### Exercise tasks
1. Reproduce word for word the stretch of the account of the Budrus meeting from "Ayad expresses his" through "are still here.".
2. Using the account of the Budrus meeting, decide whether each statement agrees with it. Answer yes or no, and quote the words that decide it: (a) Budrus has a population of 1600. (b) The young women students sit at the U shaped table among the men. (c) The massacre at Qibya took place in 1953.
3. Continue the account of the Budrus meeting from the point where it stops.

### Text shown
After the tour of the wall, we gather to meet in a large municipal
community room, U shaped table, ceiling fans stirring the hot air, thin young
men in jeans sit near older men, some heavy set, mostly from Budrus,
(population 1600,) and nearby Qibya. There is embroidery on the walls, large faded
posters. A group of young women students arrive, each more beautiful in
artistically draped, colorful hijabs and long coats; they sit in their own
circle in the back, “by choice” we are assured by an older male English
teacher.
Ayad expresses his warm feelings that we are visiting and outlines
general introductions and the history of struggle that resounds from village to
village, the understanding that Palestinians have learned from the US civil
rights movement, although they have to express their resistance in their own
particular way. We learn from the
popular committee that the adjacent village of Qibya was the site of a horrific
massacre in 1953 when the IDF entered, led by Ariel Sharon, and killed 77
Palestinians in an attempt to drive them from their land. They are still here.

### Given data
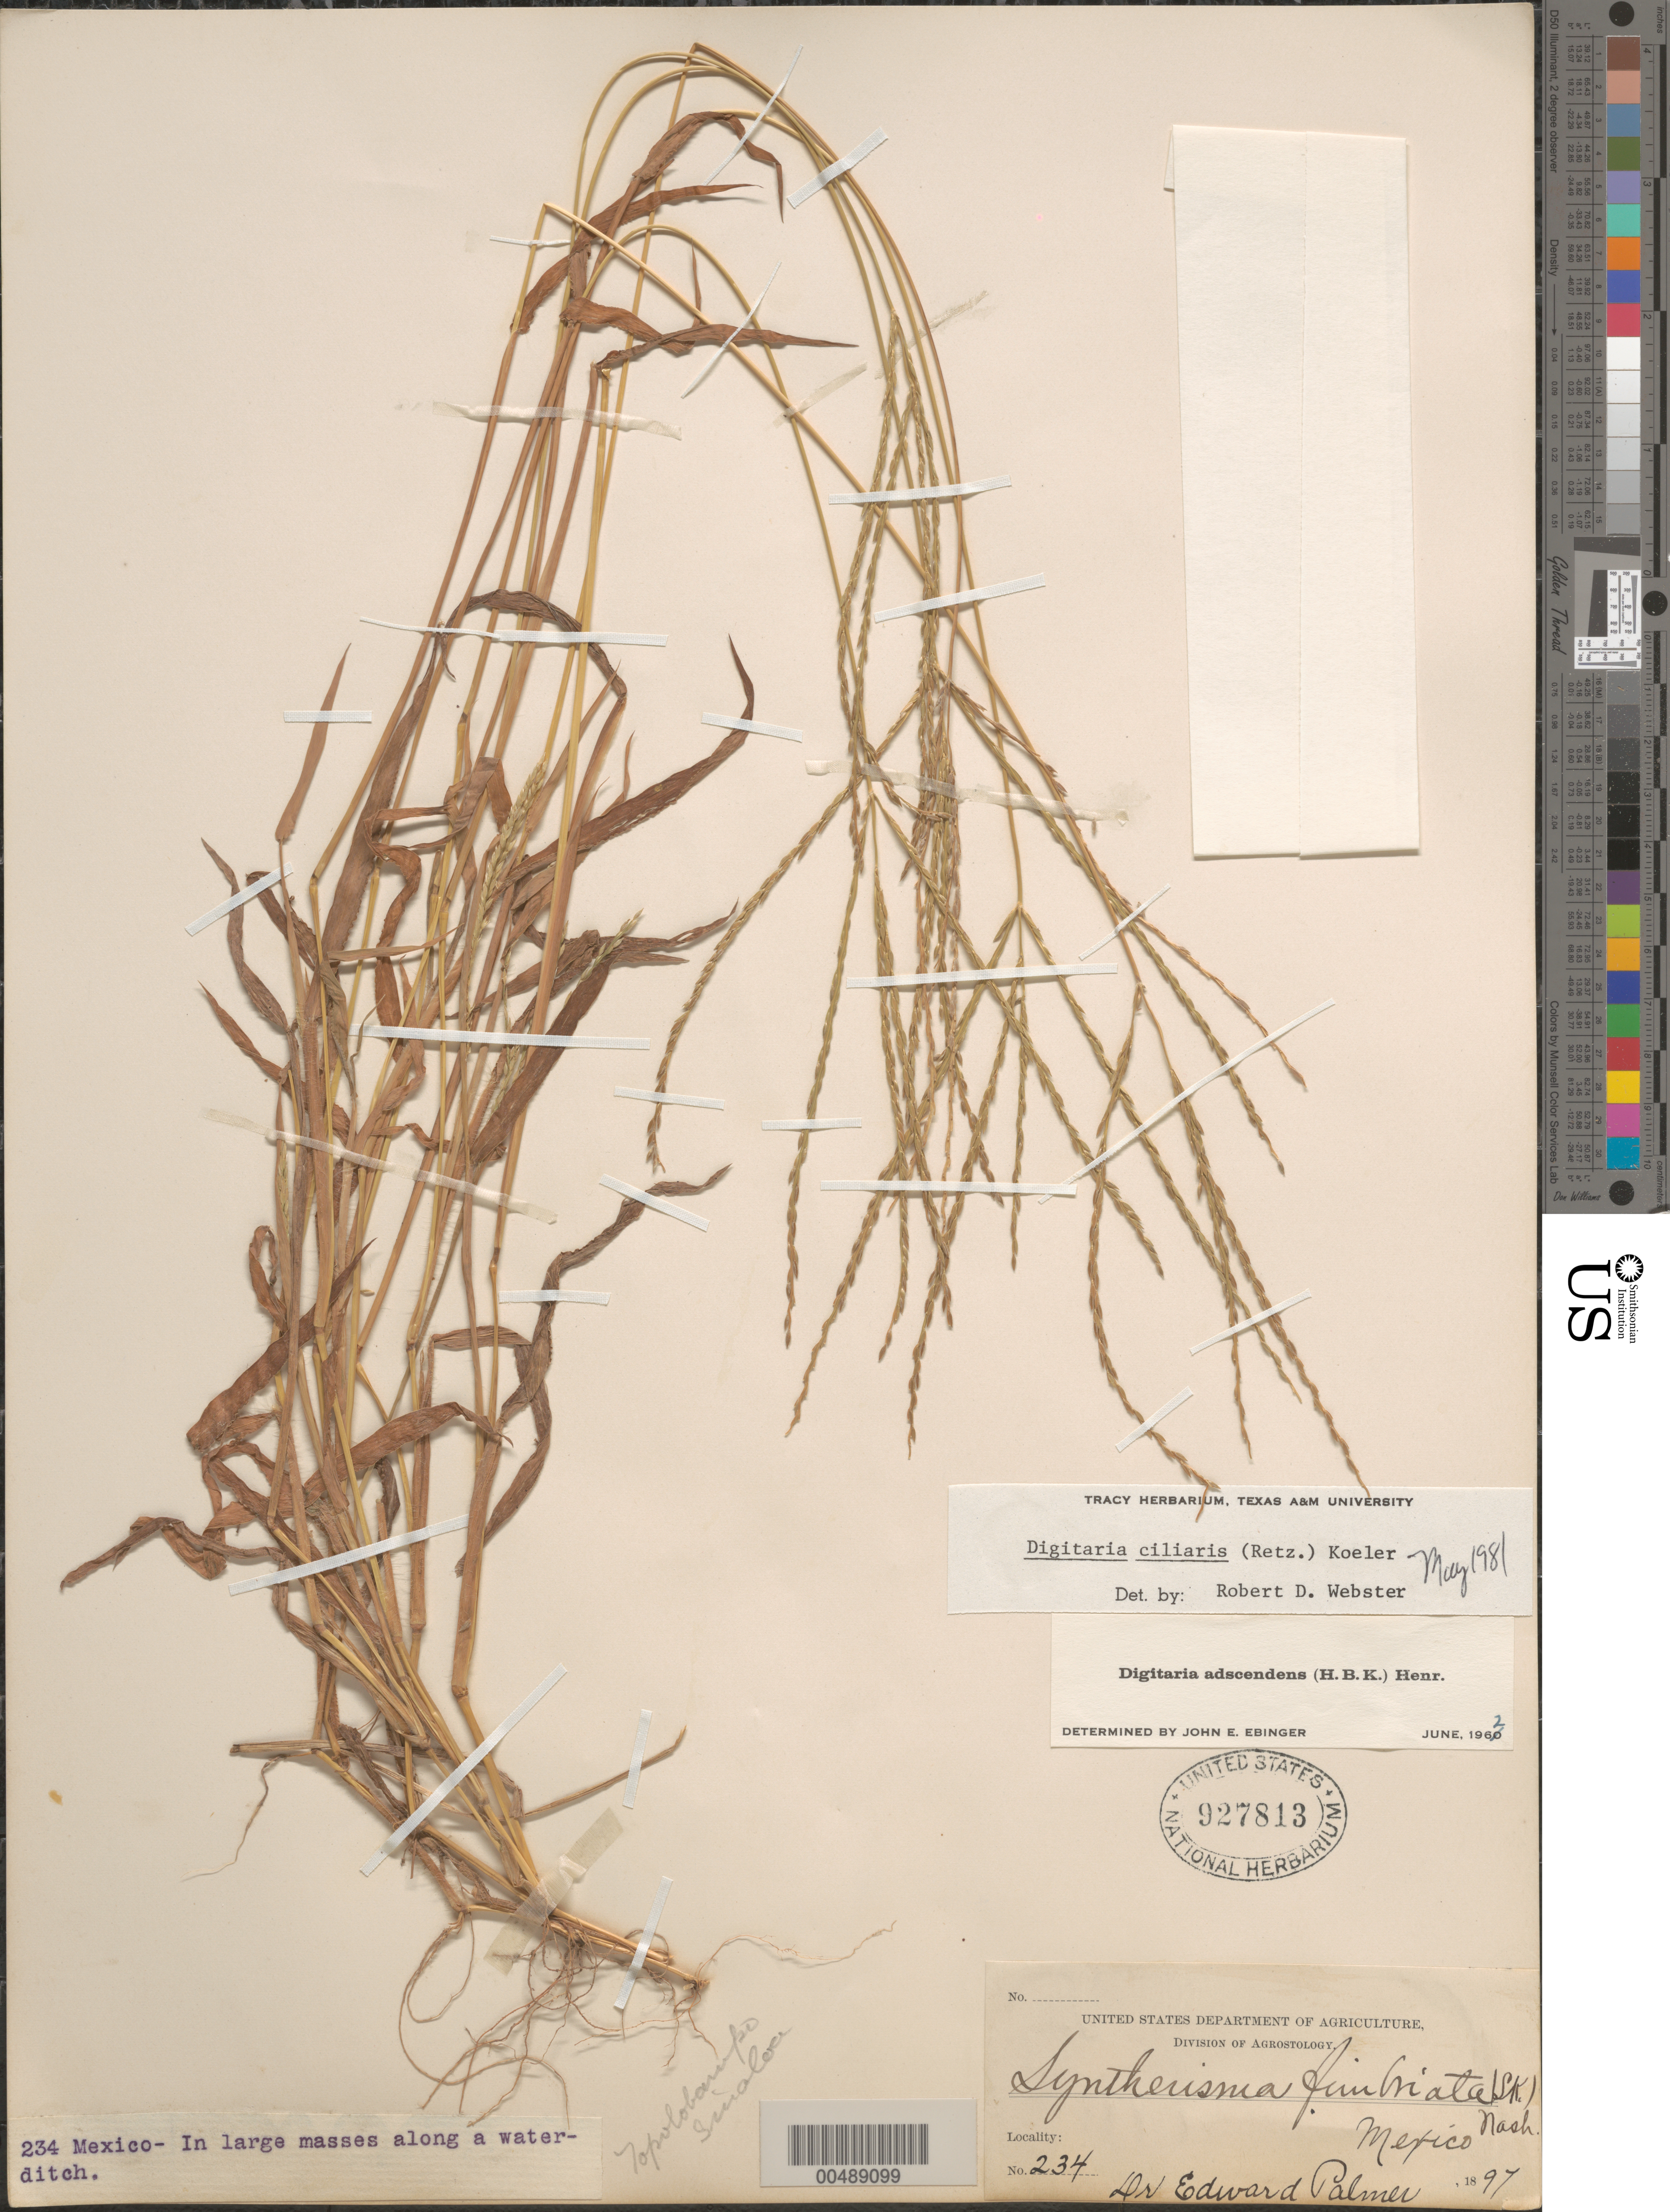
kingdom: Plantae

### Results for the exercise
1.
Ayad expresses his warm feelings that we are visiting and outlines
general introductions and the history of struggle that resounds from village to
village, the understanding that Palestinians have learned from the US civil
rights movement, although they have to express their resistance in their own
particular way. We learn from the
popular committee that the adjacent village of Qibya was the site of a horrific
massacre in 1953 when the IDF entered, led by Ariel Sharon, and killed 77
Palestinians in an attempt to drive them from their land. They are still here.

2.
(a) Yes: "(population 1600,)"
(b) No: "they sit in their own circle in the back"
(c) Yes: "massacre in 1953"

3.
I look at the surrounding faces, wrinkled sun-cracked farmers, sweet young men,
hungry nervous looks, a friendly shy smile, eyes hardened from years of
difficulty, easy hugging and warm physicality among the young men. A few men
are rolling tobacco and smoking, others
sip Coke or Orange soda, as we all feast on rice, chicken, and
vegetables prepared by Nami, Ayad’s wife, and a number of other village women and
daughters who are not at the meeting.
Ayad explains that in 2003
there were three checkpoints between Budrus and the “mother city” of Ramallah,
and people often waited at least one hour at each checkpoint. The solders would demand that he stand ten
meters from his car, take off his clothes, turn around, and this ritual was
repeated at each checkpoint. When in
2003 the Israelis began building the apartheid wall in Budrus, uprooting trees and
tearing a path through their farmland, the people decided to take the path of
Martin Luther King and Gandhi. They
decided to struggle, but not to kill, to create political pressure to convince
the world that they are not terrorists, are not against Israelis or Jews, but
against occupation.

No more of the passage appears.